PROBLEM TO WORK ON — The lines to transcribe run from the top of the material below to the line with "right back paw: (150, 459)", inclusive. Leave the pictures behind.

# # # # # # #

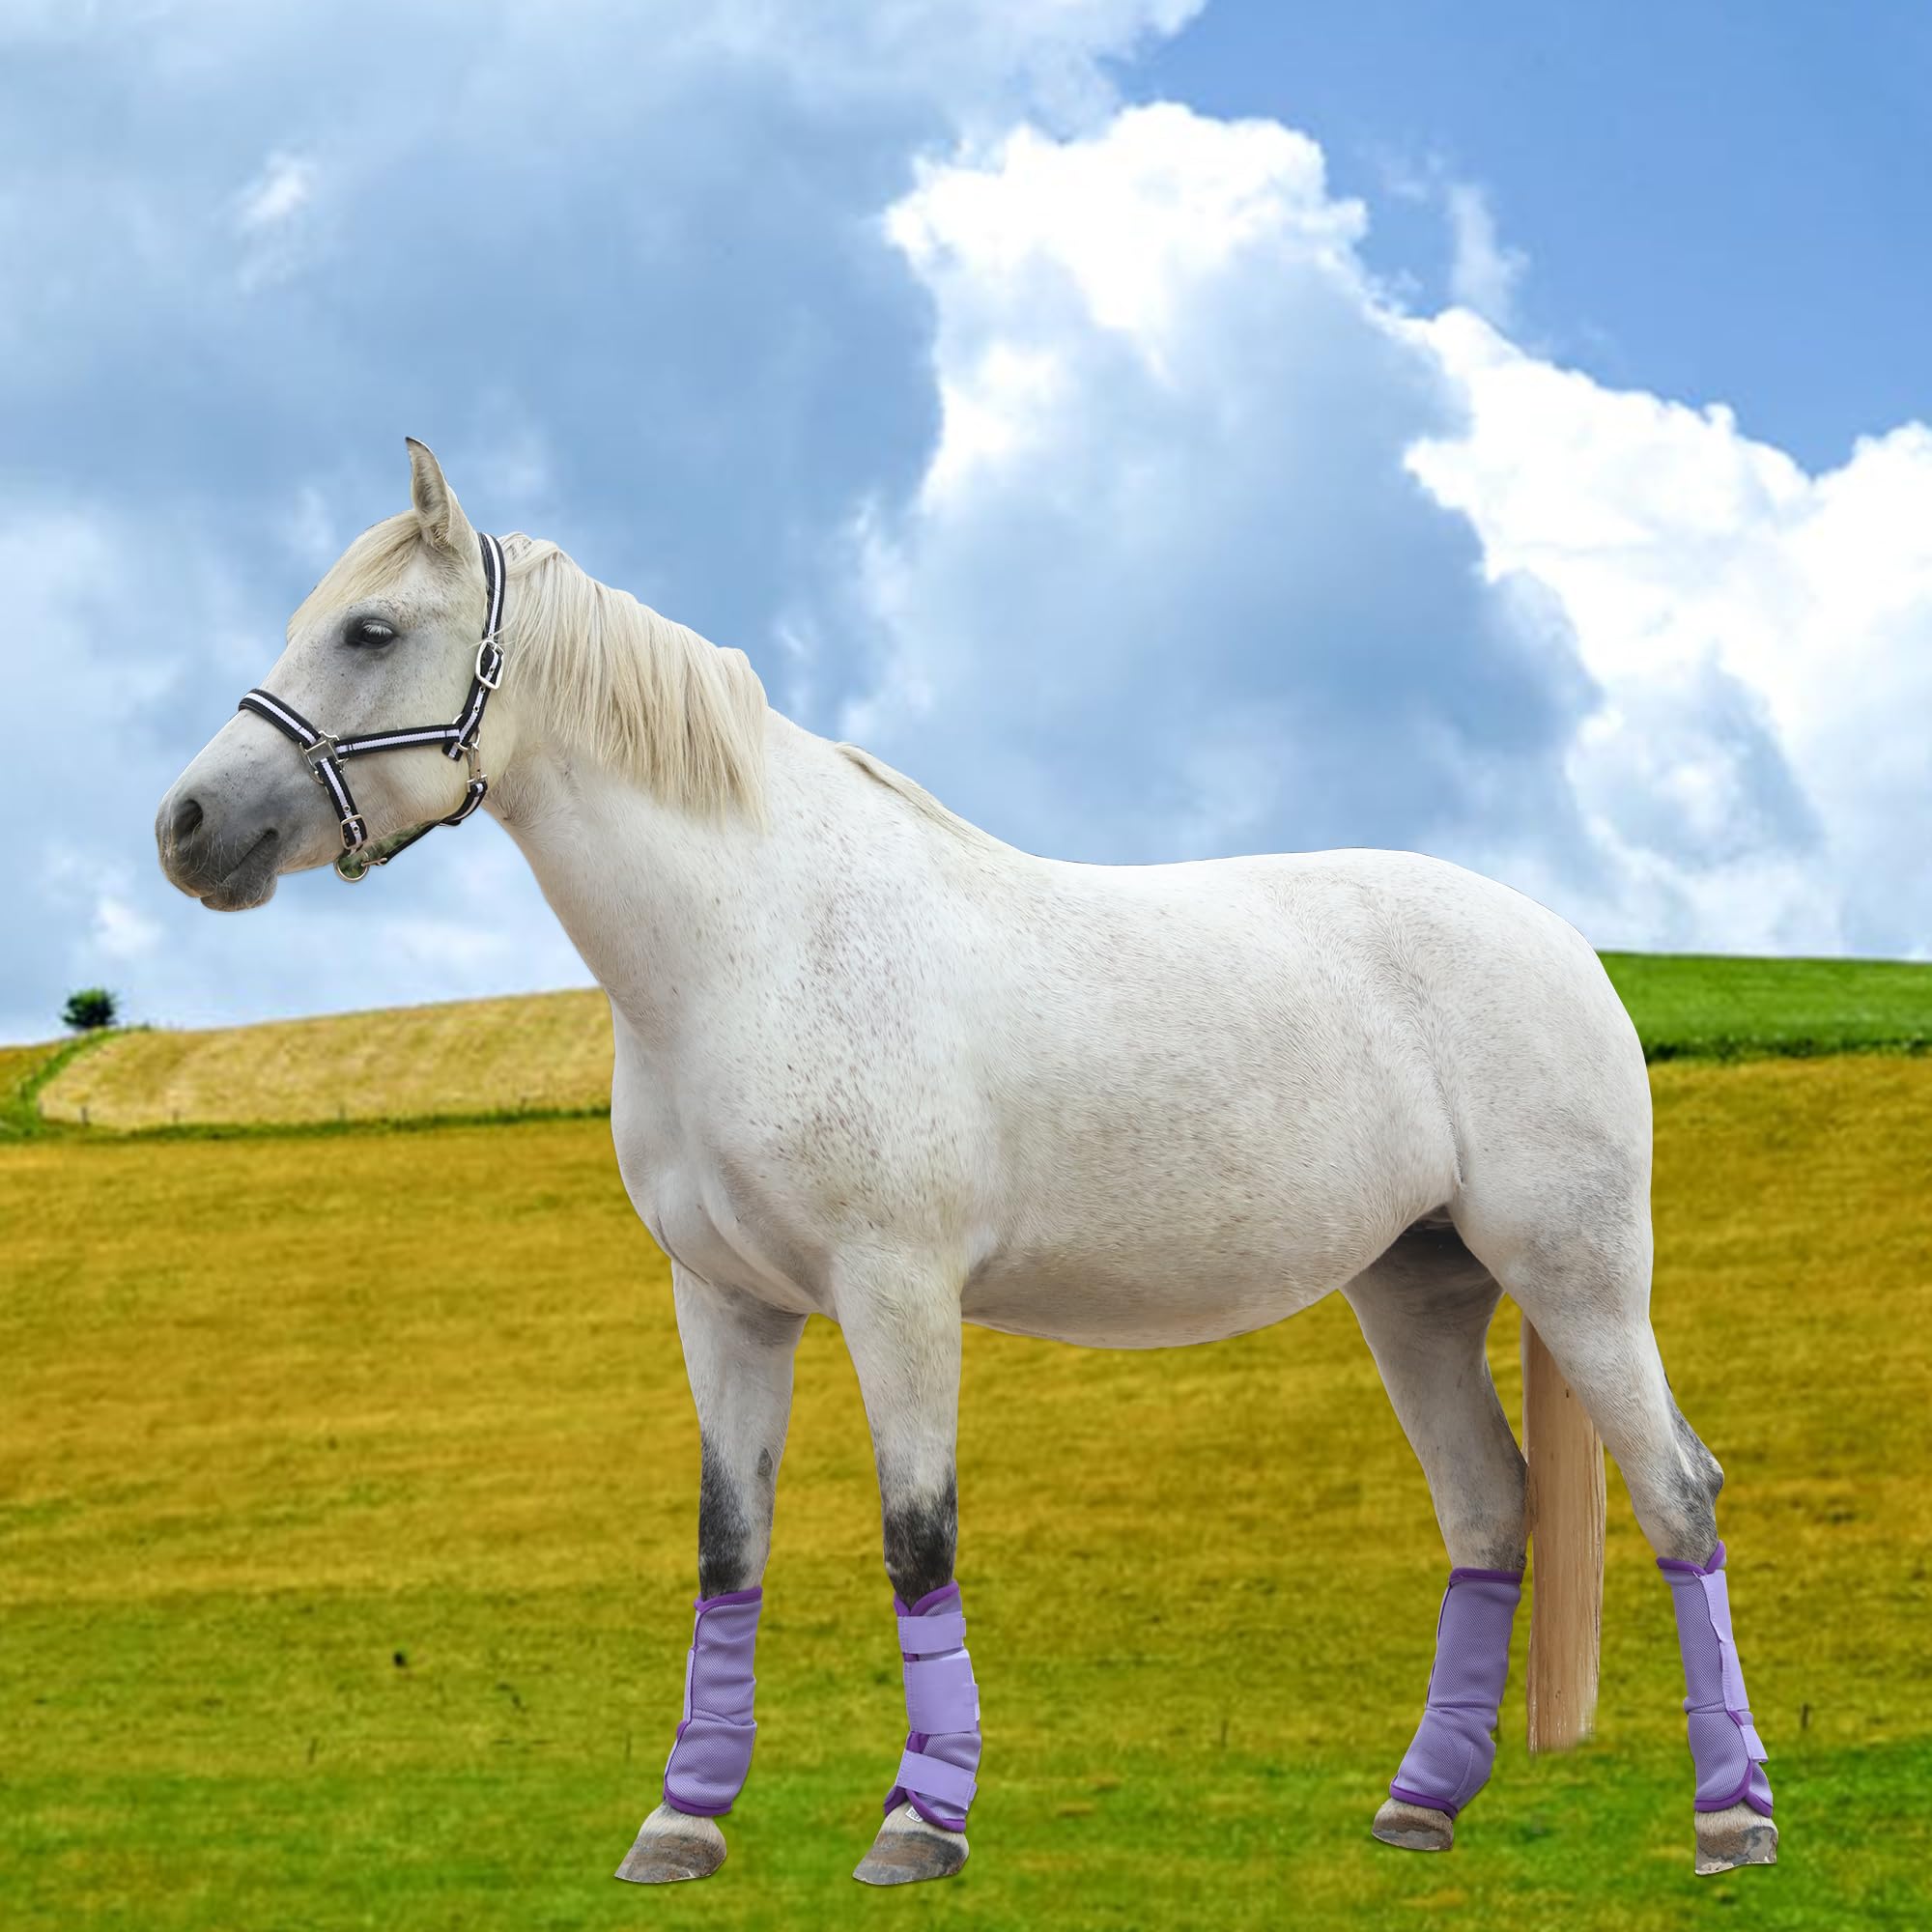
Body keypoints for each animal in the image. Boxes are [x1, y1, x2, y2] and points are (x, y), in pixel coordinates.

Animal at [154, 441, 1776, 1884]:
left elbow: (915, 1536)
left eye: (371, 631)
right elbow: (728, 1547)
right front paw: (682, 1825)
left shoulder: (897, 1294)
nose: (187, 826)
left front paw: (919, 1825)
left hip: (1576, 1278)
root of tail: (1563, 944)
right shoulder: (724, 1306)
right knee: (1492, 1508)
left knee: (1679, 1494)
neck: (757, 943)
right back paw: (1420, 1808)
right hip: (1418, 1292)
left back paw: (1732, 1824)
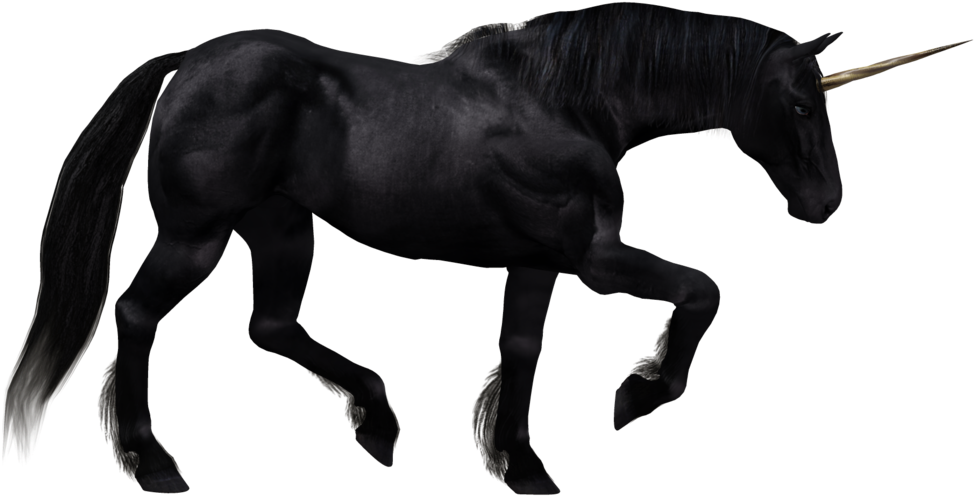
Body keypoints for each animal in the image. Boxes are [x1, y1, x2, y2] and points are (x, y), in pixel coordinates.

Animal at [3, 2, 969, 494]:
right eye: (802, 104)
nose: (826, 204)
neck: (564, 100)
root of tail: (188, 65)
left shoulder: (539, 265)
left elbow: (523, 349)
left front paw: (519, 462)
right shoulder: (595, 257)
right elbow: (703, 290)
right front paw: (638, 394)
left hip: (281, 229)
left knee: (270, 327)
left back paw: (378, 421)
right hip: (196, 235)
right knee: (136, 315)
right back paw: (150, 459)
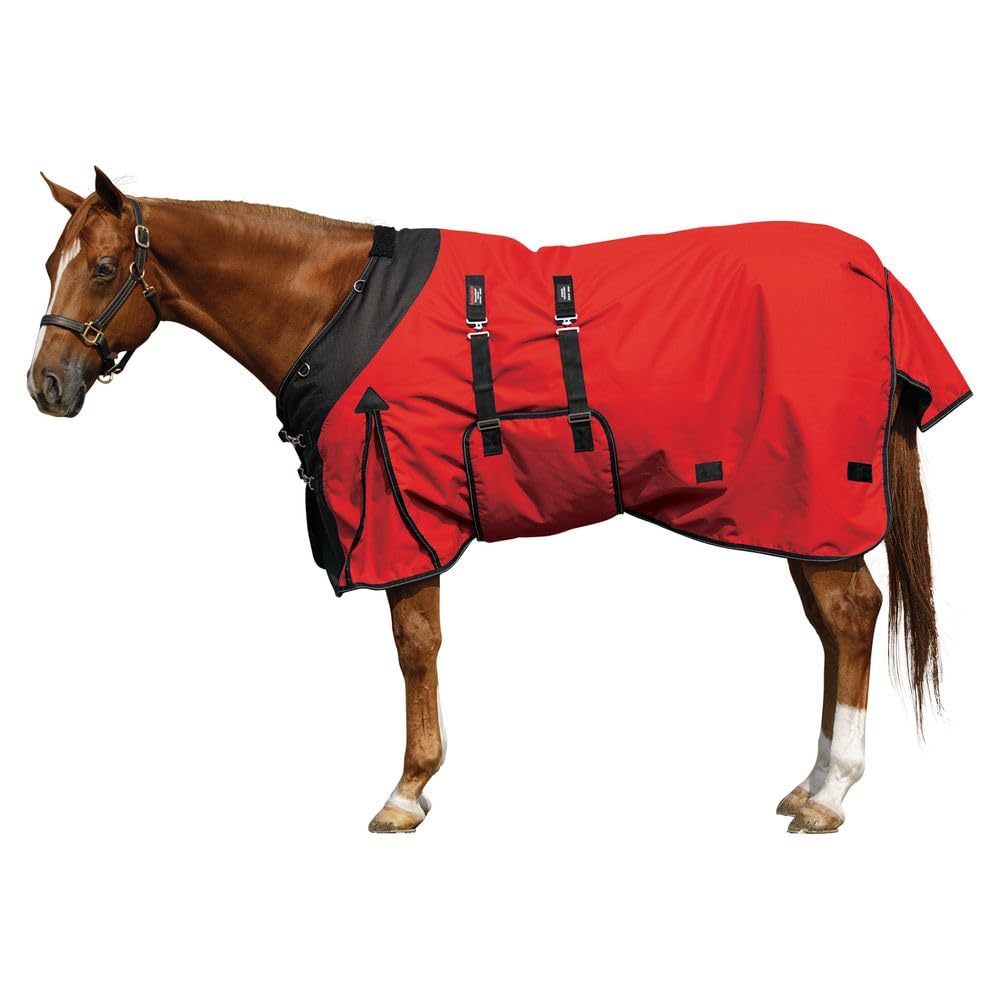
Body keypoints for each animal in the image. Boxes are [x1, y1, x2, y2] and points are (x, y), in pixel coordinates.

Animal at [28, 167, 966, 834]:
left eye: (104, 268)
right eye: (50, 264)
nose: (46, 385)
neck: (339, 304)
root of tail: (870, 268)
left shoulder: (401, 510)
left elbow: (416, 647)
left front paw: (407, 790)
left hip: (813, 505)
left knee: (850, 615)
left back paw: (832, 794)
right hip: (793, 513)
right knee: (835, 624)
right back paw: (812, 782)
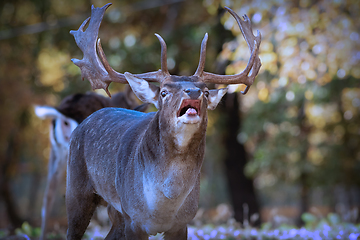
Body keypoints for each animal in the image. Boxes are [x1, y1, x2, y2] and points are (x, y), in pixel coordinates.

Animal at [66, 2, 260, 239]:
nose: (193, 91)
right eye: (164, 92)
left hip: (115, 211)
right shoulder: (134, 218)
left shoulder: (183, 222)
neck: (165, 203)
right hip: (77, 188)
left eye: (206, 91)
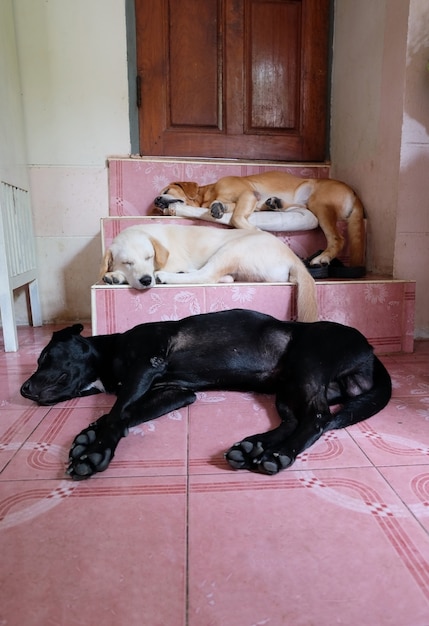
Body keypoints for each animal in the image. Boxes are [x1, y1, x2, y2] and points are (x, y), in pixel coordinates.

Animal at [20, 308, 390, 478]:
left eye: (44, 356)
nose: (23, 390)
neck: (111, 352)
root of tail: (371, 352)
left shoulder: (146, 364)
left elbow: (116, 414)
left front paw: (95, 452)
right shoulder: (174, 393)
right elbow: (123, 413)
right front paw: (89, 434)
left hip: (308, 362)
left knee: (316, 417)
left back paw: (277, 455)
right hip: (288, 388)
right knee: (293, 421)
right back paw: (254, 447)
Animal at [155, 171, 364, 266]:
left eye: (166, 190)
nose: (157, 201)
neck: (208, 194)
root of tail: (355, 194)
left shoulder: (247, 194)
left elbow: (237, 218)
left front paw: (259, 232)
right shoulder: (241, 200)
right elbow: (227, 208)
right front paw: (219, 207)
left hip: (319, 204)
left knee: (338, 238)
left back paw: (322, 257)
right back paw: (274, 203)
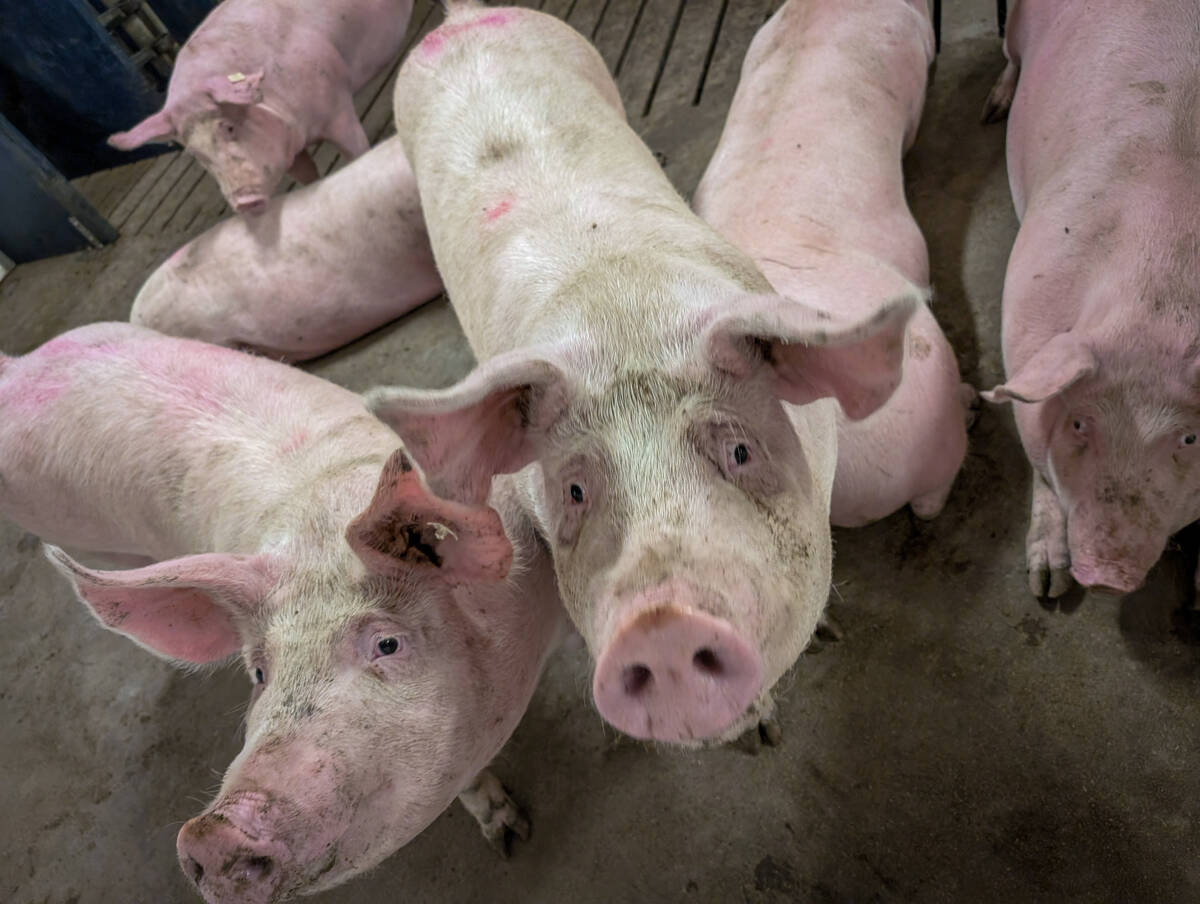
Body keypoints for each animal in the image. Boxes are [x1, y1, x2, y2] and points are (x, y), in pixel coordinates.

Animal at [0, 323, 565, 903]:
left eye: (387, 643)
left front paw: (517, 836)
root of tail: (16, 367)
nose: (212, 835)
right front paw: (509, 835)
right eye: (259, 672)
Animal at [108, 0, 414, 214]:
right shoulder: (290, 148)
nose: (244, 202)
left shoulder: (339, 109)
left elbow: (358, 153)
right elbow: (307, 177)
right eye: (196, 154)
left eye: (229, 127)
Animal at [982, 0, 1200, 597]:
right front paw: (1046, 588)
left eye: (1190, 438)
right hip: (1016, 23)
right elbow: (1039, 469)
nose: (1106, 574)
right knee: (1008, 56)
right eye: (1080, 424)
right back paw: (993, 108)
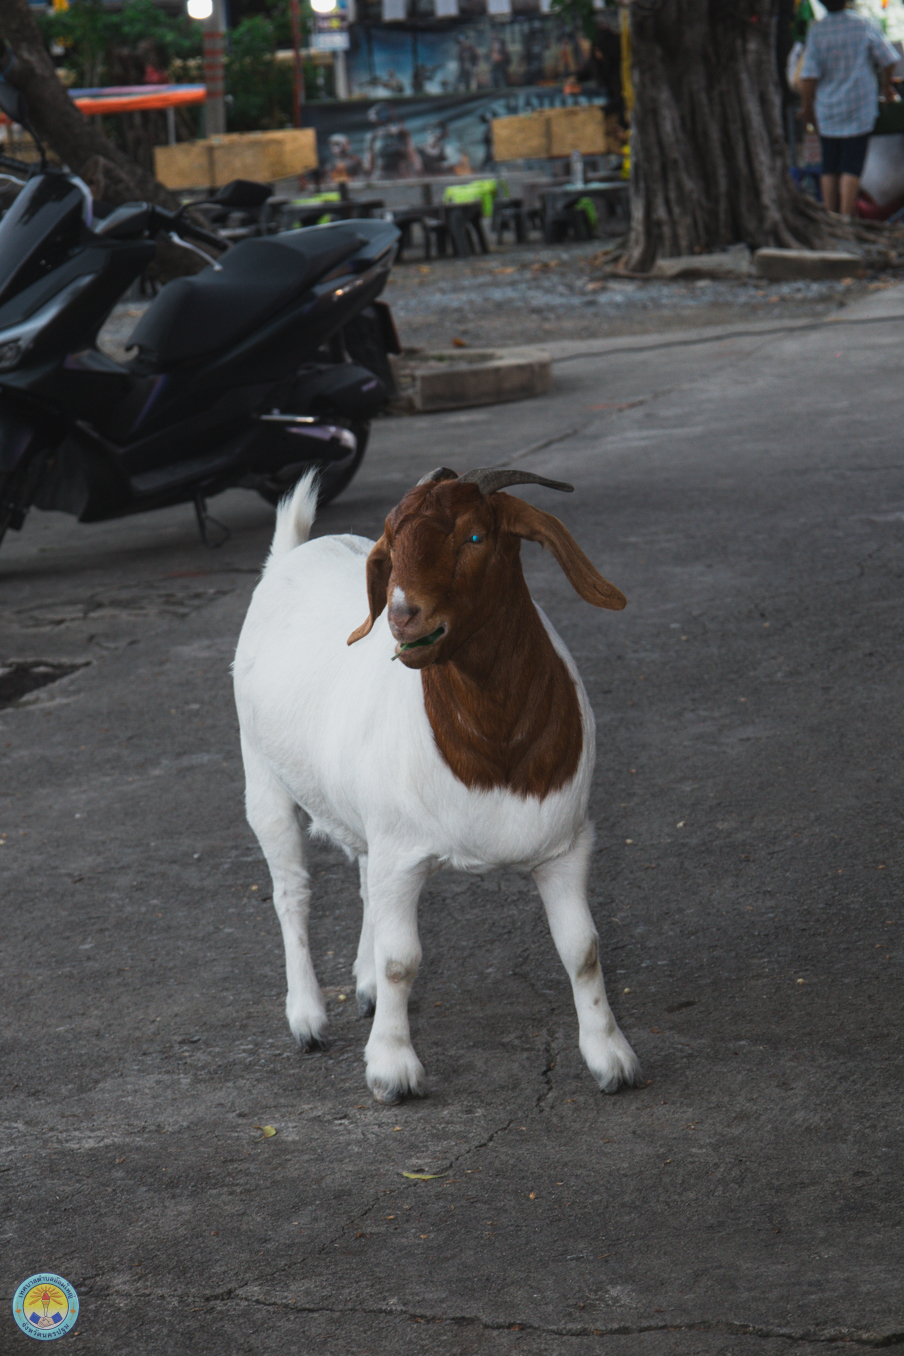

# # # # # # #

PROBLEM SOLUTION —
Body keypoints for each animal in the image. Boxes are [x1, y1, x2, y2] and points are (x, y), in pixel coordinates.

Animal at [154, 441, 1776, 1884]:
left elbow: (915, 1536)
left eye: (371, 631)
right elbow: (728, 1547)
right front paw: (682, 1825)
left shoulder: (897, 1294)
nose: (187, 826)
left front paw: (919, 1825)
left hip: (1576, 1278)
root of tail: (1563, 944)
right shoulder: (724, 1306)
right knee: (1492, 1508)
left knee: (1679, 1494)
neck: (757, 943)
right back paw: (1420, 1808)
right hip: (1418, 1292)
left back paw: (1732, 1824)
Body keypoints for each animal in the image. Boxes are [x1, y1, x2, y2] and points are (x, y), in pixel coordinates.

Animal at [3, 2, 969, 494]:
right eye: (802, 104)
nose: (826, 204)
neck: (564, 100)
root of tail: (188, 65)
left shoulder: (539, 265)
left elbow: (523, 349)
left front paw: (519, 462)
right shoulder: (595, 257)
right elbow: (703, 290)
right front paw: (638, 394)
left hip: (281, 229)
left knee: (270, 327)
left back paw: (378, 421)
right hip: (196, 235)
right knee: (136, 315)
right back paw: (150, 459)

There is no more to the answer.